As I progress in honing my dating skills, I find there is sometimes no point in a second date. The times that I do commence in the “give-the-guy-a-chance” second date, I only really solidify the first thoughts I had, which were actually acquired in the first 15 minutes of the phone call before going on the first date. I have begun to truly realize the large amount of time wasted, or rather, not used wisely, on trying to date someone that doesn’t empirically fit the lifestyle I just spent my whole life growing into.
The times I have dismissed that inner-voice telling me that I’m just not feeling “IT” for this person trying to pursue me; I even squelch that little devil in me that wants to create such a phone tag phenomenon that the pursuer forgets whose turn it is and gives up. All this to venture into a date—maybe even two or three—in order to find that special someone; the suitor of a lifetime…only to come to the conclusion that I should have listened to myself from day one….maybe even before I handed my number out.

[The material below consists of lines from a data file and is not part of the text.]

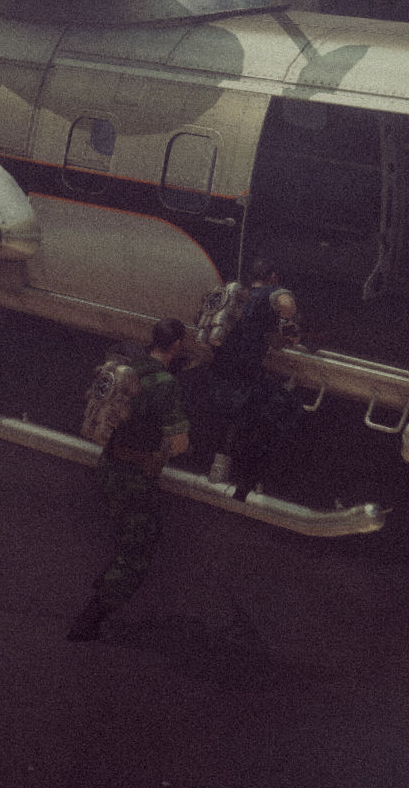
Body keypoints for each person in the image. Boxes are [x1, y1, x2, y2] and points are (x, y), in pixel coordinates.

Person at [70, 321, 195, 642]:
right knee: (136, 553)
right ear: (177, 345)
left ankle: (108, 581)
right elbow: (179, 444)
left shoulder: (128, 368)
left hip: (109, 464)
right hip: (135, 478)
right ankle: (91, 618)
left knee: (126, 532)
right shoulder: (166, 384)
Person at [197, 263, 306, 501]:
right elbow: (285, 303)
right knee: (286, 411)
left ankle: (218, 467)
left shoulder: (236, 299)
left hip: (217, 379)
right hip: (241, 386)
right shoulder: (269, 293)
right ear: (273, 277)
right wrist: (290, 325)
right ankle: (253, 485)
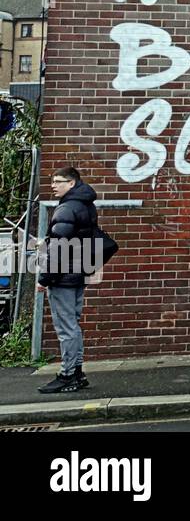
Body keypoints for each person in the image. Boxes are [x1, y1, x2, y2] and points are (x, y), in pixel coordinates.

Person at [36, 167, 99, 393]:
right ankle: (77, 372)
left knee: (65, 328)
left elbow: (58, 248)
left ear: (71, 183)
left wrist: (44, 278)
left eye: (58, 181)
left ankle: (68, 374)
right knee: (73, 324)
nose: (53, 185)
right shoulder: (86, 206)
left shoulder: (66, 209)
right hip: (78, 274)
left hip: (62, 277)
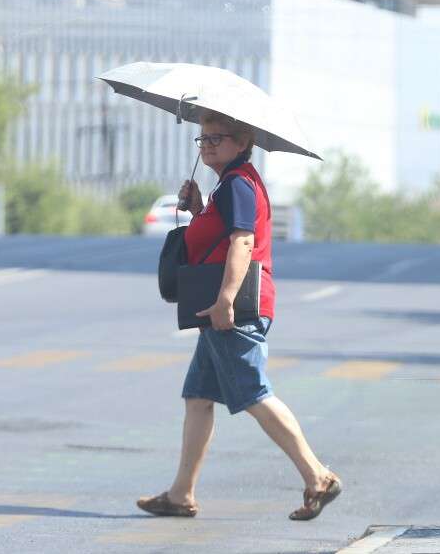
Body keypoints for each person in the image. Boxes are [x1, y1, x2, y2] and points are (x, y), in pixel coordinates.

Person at [137, 111, 342, 521]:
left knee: (253, 393)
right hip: (220, 308)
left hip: (234, 309)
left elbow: (243, 242)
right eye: (203, 139)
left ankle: (317, 475)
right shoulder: (227, 187)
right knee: (198, 397)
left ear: (243, 142)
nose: (208, 144)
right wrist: (197, 210)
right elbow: (219, 240)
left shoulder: (238, 185)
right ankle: (181, 494)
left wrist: (227, 300)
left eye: (218, 137)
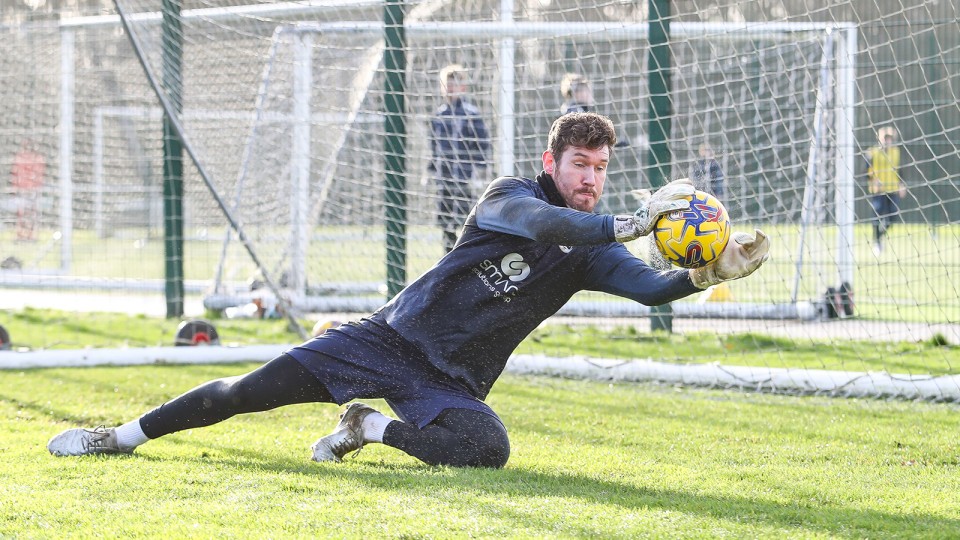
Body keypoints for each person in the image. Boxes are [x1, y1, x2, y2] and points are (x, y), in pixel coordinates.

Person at [47, 113, 770, 469]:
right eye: (581, 164)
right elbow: (547, 222)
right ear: (553, 161)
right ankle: (119, 437)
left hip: (448, 378)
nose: (591, 178)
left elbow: (647, 289)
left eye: (602, 168)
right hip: (387, 338)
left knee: (487, 449)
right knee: (245, 394)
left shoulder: (592, 249)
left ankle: (368, 428)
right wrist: (636, 217)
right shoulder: (510, 196)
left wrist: (703, 275)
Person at [429, 63, 491, 253]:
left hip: (465, 176)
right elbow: (434, 145)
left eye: (454, 85)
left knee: (468, 218)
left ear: (462, 88)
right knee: (446, 221)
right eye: (446, 85)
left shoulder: (471, 113)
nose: (450, 89)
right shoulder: (439, 115)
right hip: (445, 177)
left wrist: (481, 169)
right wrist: (431, 169)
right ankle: (447, 257)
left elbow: (482, 143)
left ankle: (466, 254)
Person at [865, 126, 905, 254]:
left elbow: (900, 170)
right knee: (877, 214)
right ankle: (876, 242)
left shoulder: (896, 152)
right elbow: (866, 170)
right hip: (878, 190)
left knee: (893, 214)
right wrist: (873, 180)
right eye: (885, 138)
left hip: (892, 188)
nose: (888, 141)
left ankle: (880, 236)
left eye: (890, 139)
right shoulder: (872, 152)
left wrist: (901, 184)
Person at [10, 139, 45, 241]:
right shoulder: (22, 158)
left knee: (29, 213)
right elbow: (16, 174)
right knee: (25, 213)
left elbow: (38, 174)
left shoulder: (34, 158)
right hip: (26, 189)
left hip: (29, 189)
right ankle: (24, 235)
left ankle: (29, 235)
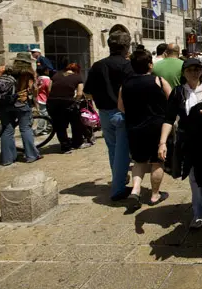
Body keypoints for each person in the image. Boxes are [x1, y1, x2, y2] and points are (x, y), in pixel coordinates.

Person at [159, 57, 202, 229]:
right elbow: (169, 118)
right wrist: (162, 142)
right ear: (184, 73)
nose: (194, 72)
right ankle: (199, 211)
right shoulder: (179, 92)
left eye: (197, 69)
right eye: (190, 70)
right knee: (194, 176)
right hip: (188, 140)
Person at [84, 30, 134, 201]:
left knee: (113, 149)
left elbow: (88, 92)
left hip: (104, 112)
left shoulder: (97, 66)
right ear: (126, 47)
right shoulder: (128, 66)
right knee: (122, 152)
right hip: (123, 113)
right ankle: (118, 189)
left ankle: (118, 180)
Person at [119, 50, 171, 209]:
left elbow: (121, 107)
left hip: (135, 127)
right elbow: (172, 101)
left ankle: (135, 191)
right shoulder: (159, 80)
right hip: (157, 127)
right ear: (150, 64)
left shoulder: (125, 84)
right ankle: (155, 195)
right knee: (157, 161)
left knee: (139, 160)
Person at [0, 53, 42, 165]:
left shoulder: (6, 70)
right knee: (25, 129)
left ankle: (7, 159)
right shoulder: (29, 73)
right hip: (21, 104)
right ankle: (31, 155)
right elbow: (34, 90)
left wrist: (0, 71)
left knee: (7, 130)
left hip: (4, 104)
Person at [47, 63, 88, 153]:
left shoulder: (56, 75)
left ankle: (65, 146)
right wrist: (75, 100)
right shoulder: (77, 77)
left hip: (52, 102)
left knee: (59, 125)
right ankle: (77, 143)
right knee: (76, 123)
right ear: (77, 70)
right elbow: (80, 93)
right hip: (67, 102)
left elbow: (49, 89)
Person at [35, 66, 51, 135]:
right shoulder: (47, 79)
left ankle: (45, 128)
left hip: (39, 98)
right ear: (45, 71)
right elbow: (49, 89)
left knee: (43, 114)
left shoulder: (39, 79)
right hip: (46, 99)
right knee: (46, 115)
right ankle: (42, 129)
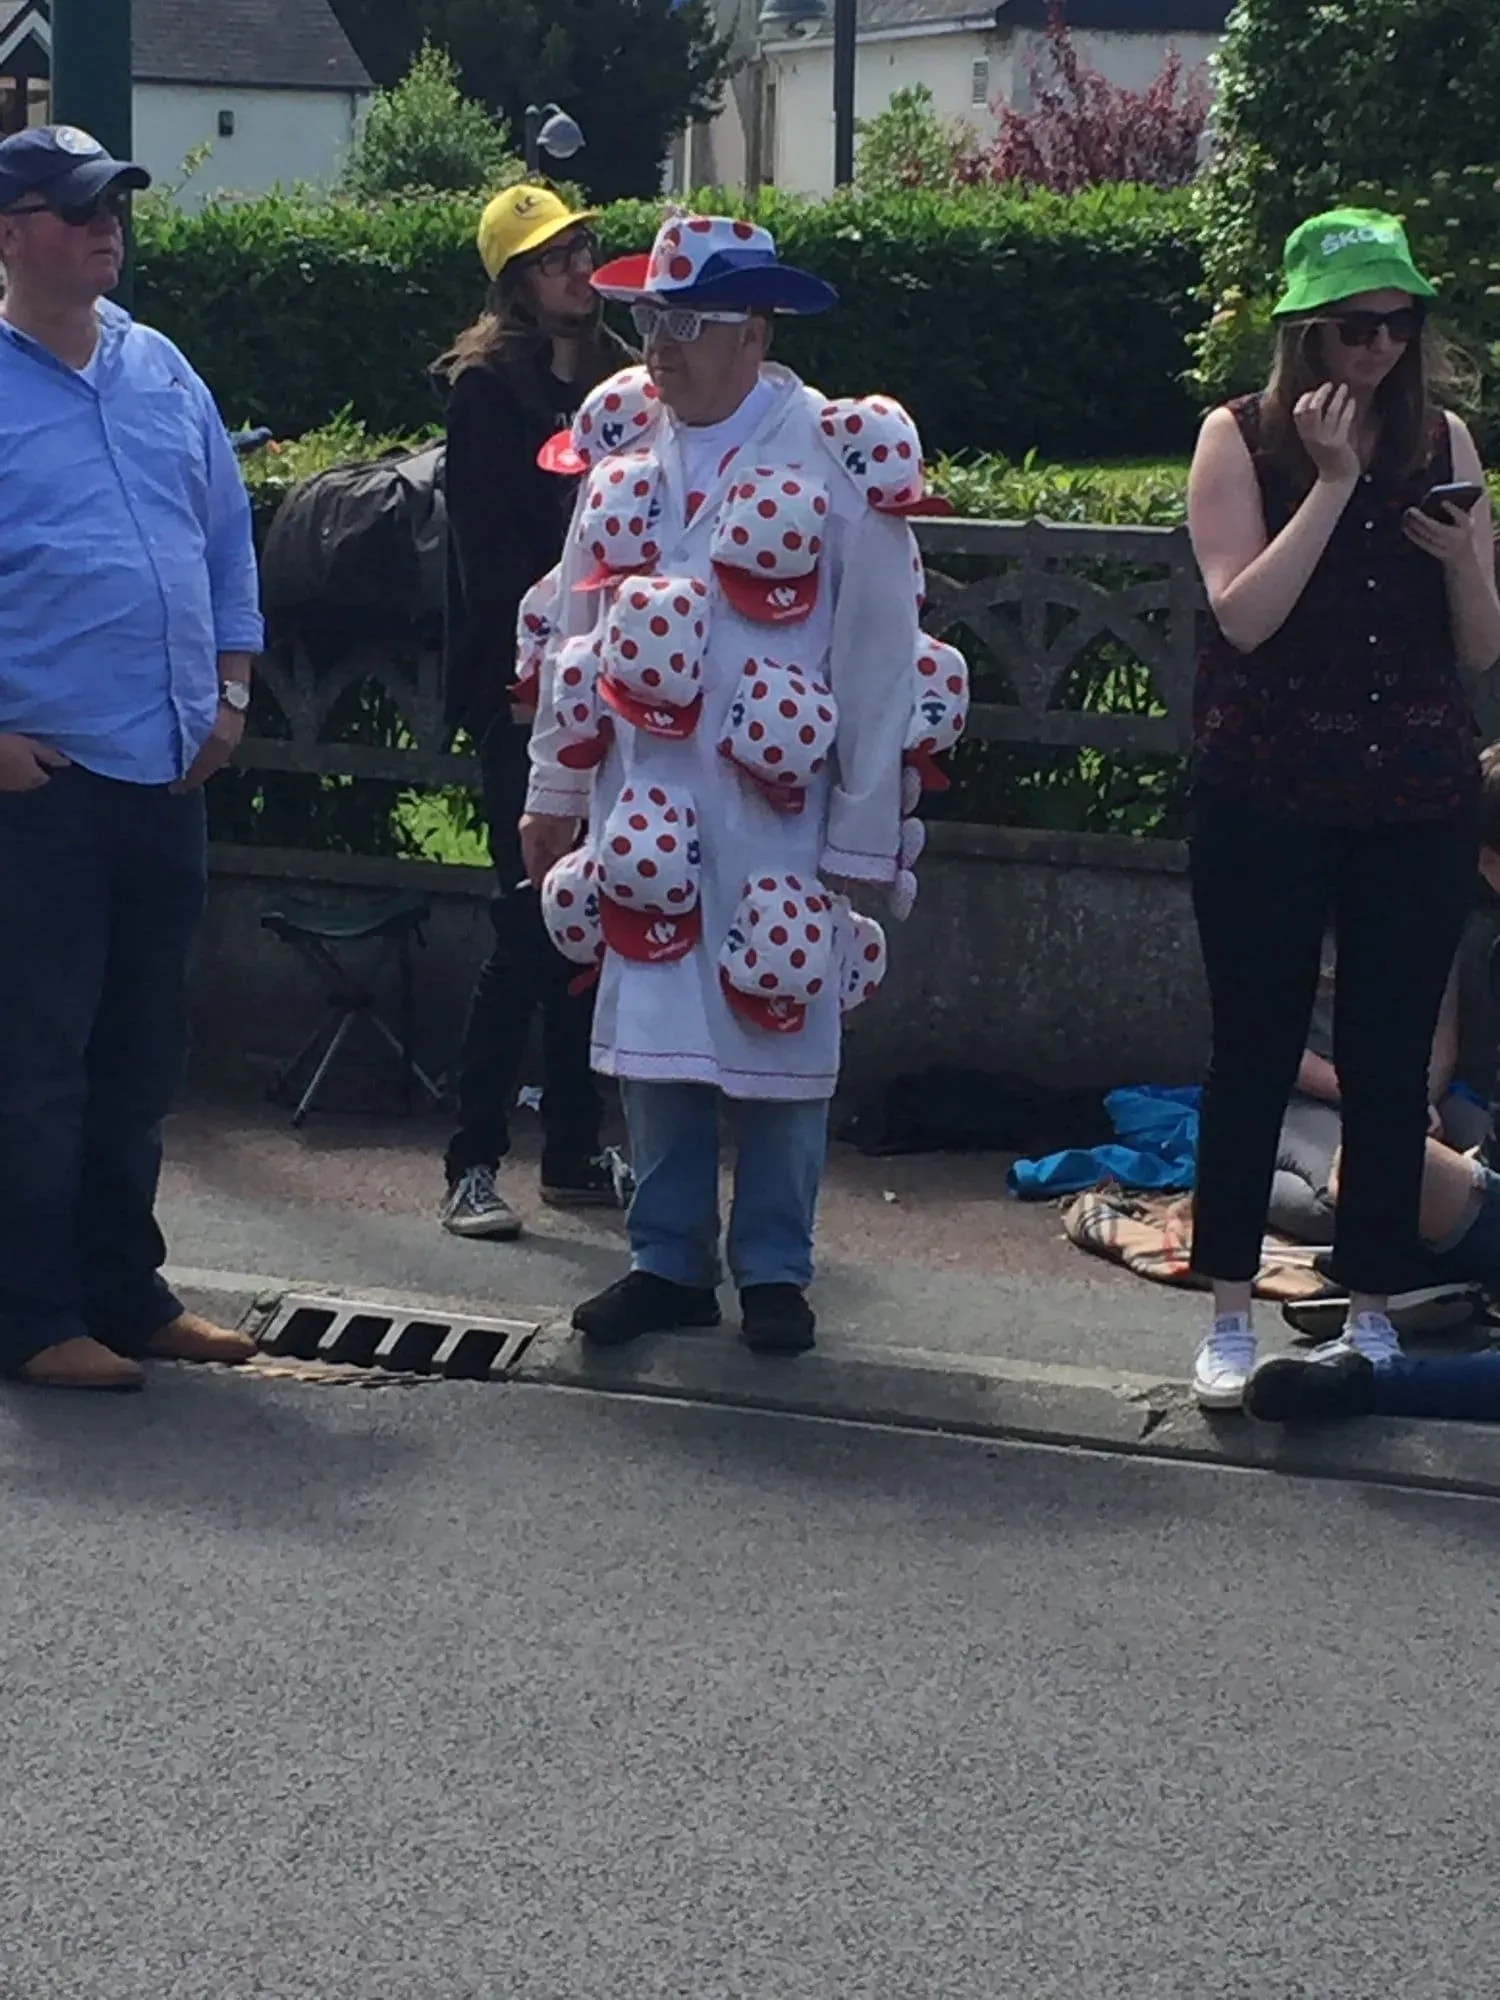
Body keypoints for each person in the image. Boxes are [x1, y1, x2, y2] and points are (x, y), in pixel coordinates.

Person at [519, 214, 930, 1354]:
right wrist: (555, 782)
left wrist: (861, 830)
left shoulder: (830, 457)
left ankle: (777, 1269)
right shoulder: (627, 457)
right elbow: (576, 630)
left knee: (780, 1023)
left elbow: (878, 656)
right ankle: (665, 1260)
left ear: (755, 333)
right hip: (647, 802)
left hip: (777, 816)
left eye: (688, 323)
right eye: (649, 317)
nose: (660, 345)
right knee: (654, 1031)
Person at [1185, 206, 1500, 1411]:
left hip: (1411, 794)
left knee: (1387, 1067)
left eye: (1396, 322)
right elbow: (1244, 615)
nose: (1376, 347)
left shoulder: (1447, 437)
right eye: (1352, 326)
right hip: (1267, 785)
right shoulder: (1239, 440)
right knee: (1251, 1051)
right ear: (1303, 333)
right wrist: (1329, 487)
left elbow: (1478, 648)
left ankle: (1369, 1308)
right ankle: (1227, 1307)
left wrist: (1464, 557)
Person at [0, 126, 264, 1391]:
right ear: (9, 233)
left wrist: (231, 697)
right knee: (36, 1061)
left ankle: (123, 1287)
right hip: (37, 785)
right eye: (77, 208)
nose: (108, 225)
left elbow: (224, 539)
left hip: (164, 768)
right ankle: (29, 1311)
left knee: (140, 1051)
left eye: (116, 206)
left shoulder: (161, 367)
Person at [436, 184, 636, 1240]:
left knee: (593, 921)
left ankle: (571, 1147)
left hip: (617, 690)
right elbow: (493, 555)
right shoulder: (485, 393)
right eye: (554, 258)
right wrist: (552, 645)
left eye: (583, 250)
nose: (576, 269)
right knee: (527, 924)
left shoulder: (624, 382)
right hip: (525, 693)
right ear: (516, 281)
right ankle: (471, 1157)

When I think of all the people I COULD be meeting if I weren’t trying (hard) to mentally picture being with the person in front of me and talking myself into a date with them thinking, “You never know…” It seems that one tries to rationalize away the notion that the lifestyle differences that already preexist between you and the perspective will somehow mutate into an exciting, everlasting love. Why is it that we try to avoid the pure fact that if the person is say, a chain smoker, then they already have a different mindset than you to even have been led into smoking to begin with, and therefore has an essential mindset that won’t necessarily compute in your world?
On that note, I contend that there is always a sign within oneself, albeit subtle, that tries to save you from yourself. I am not just referring to those tell-tale signs of compatibility such as smoking, I’m also referring to the OTHER subtle signs within yourself that crop up upon immediate interaction, which indeed let you know that something doesn’t quite fit, and no first, second or even third date can rearrange or erase these facts from your subconscious about the person and their lifestyle.
I guess the bottom line is that why fight with that nagging inner-voice? The person may just be the hottest, nicest person ever, but you are sitting through countless dates tolerating conversation that doesn’t work for you. Or trying to make due with a lifestyle choice (that isn’t yours) that you think will begin to suit you somehow. Why not trust that what you want is what you want? It seems to me that we are afraid of ourselves. Moreover, we are afraid of trusting what our body tries to tell us to guide us into what we need and crave. What is odd is that somehow we all seem to equate rejection with loss, as oppose to opportunity. Yes, the glass is either half full or half empty.
I think it is actually selfish to try to date someone whom you already know you DON’T have the vibe. You are holding up life for everyone involved from finding a lasting love, or fling, or whatever any one person is trying to get out of that particular time in their life. All this in mind, I now try to date with the notion that everyone is truly perfect in their own way……but maybe perfect for someone else—nothing personal. Basically, a second date isn’t always needed, and you may not even need the first.